== Segment start ==

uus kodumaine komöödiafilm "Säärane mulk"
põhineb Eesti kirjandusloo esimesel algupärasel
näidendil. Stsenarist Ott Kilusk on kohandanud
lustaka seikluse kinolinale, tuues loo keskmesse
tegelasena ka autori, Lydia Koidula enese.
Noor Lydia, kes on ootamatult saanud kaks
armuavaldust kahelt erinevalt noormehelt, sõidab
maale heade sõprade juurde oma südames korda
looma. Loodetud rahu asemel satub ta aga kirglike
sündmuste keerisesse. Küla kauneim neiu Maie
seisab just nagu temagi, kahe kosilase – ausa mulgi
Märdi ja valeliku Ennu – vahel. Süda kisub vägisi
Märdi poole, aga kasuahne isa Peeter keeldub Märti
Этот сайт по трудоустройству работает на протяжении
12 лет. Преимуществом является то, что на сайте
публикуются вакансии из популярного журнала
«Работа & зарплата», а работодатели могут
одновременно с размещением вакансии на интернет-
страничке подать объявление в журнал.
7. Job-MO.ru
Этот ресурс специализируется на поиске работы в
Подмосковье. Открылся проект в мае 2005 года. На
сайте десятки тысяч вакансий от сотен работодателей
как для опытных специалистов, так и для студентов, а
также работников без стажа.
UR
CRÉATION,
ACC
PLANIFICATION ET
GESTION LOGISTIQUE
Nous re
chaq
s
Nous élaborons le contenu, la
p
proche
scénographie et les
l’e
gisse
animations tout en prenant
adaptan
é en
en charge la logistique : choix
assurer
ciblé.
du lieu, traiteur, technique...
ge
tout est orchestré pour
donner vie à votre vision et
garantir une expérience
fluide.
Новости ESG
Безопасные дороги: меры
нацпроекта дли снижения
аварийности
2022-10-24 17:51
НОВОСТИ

== Segment end ==
== Segment start ==

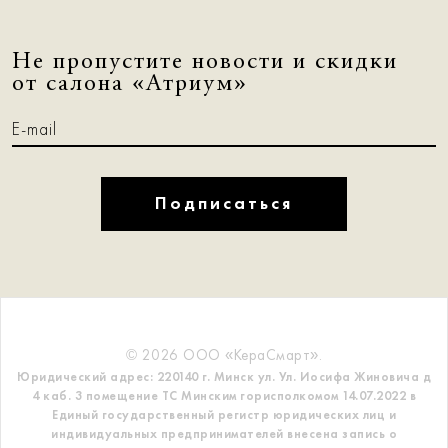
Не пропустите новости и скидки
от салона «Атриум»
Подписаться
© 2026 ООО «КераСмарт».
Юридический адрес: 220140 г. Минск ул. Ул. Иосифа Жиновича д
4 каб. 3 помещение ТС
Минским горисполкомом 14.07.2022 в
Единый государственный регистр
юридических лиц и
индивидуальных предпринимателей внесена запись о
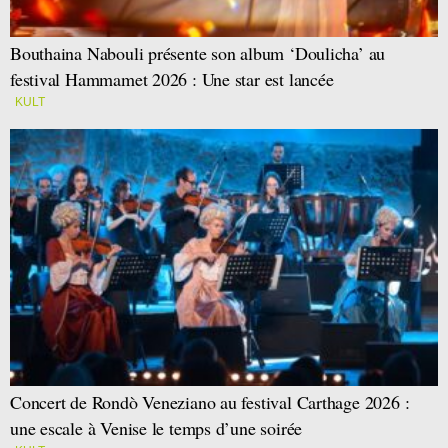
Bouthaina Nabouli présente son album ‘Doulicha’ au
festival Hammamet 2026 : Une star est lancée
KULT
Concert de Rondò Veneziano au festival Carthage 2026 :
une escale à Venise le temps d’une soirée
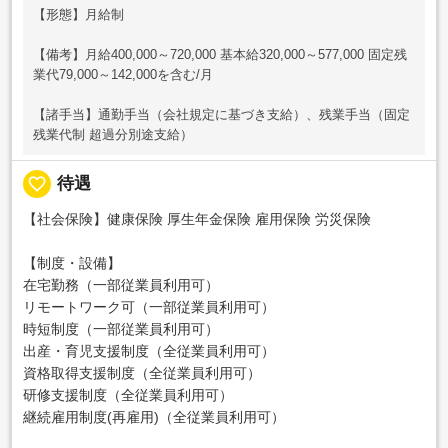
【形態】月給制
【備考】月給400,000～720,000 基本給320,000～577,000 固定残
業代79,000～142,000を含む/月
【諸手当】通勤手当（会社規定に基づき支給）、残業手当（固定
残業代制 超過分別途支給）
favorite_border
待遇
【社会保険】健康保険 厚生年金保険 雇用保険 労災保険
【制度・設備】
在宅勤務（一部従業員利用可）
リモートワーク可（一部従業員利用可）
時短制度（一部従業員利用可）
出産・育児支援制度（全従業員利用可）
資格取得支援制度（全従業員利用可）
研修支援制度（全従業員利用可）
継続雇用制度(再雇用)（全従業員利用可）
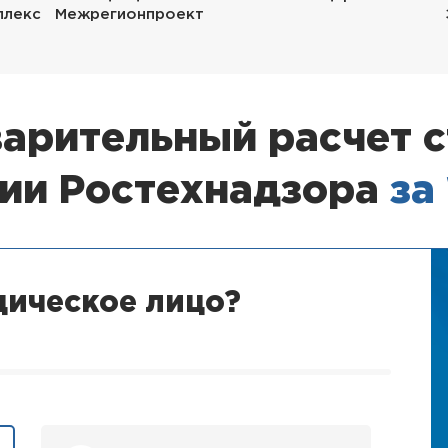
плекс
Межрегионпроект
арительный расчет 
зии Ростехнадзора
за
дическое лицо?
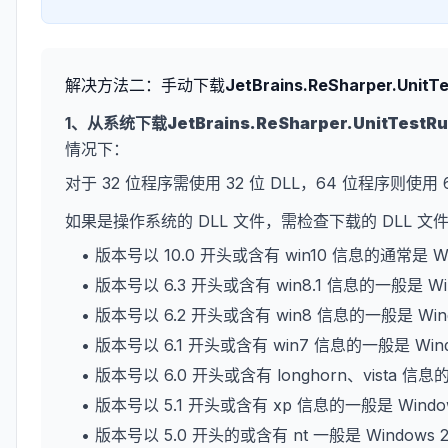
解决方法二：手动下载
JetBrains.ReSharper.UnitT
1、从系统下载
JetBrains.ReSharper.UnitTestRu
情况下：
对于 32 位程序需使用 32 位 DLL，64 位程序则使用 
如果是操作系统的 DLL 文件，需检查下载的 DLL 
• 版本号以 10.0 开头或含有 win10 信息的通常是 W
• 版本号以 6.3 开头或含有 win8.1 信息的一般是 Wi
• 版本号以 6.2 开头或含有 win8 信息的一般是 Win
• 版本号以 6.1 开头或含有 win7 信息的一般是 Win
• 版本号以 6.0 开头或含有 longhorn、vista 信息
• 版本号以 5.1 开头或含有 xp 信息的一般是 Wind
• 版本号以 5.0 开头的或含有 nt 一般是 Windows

== Segment end ==

◆ **JOB ITEM**
Write down, word for word, the lines above from the one containing "win8.1 信息的一般是 Wi" through the one containing "nt 一般是 Windows", both ends included.

◆ **PROBLEM SOLUTION**
• 版本号以 6.3 开头或含有 win8.1 信息的一般是 Wi
• 版本号以 6.2 开头或含有 win8 信息的一般是 Win
• 版本号以 6.1 开头或含有 win7 信息的一般是 Win
• 版本号以 6.0 开头或含有 longhorn、vista 信息
• 版本号以 5.1 开头或含有 xp 信息的一般是 Wind
• 版本号以 5.0 开头的或含有 nt 一般是 Windows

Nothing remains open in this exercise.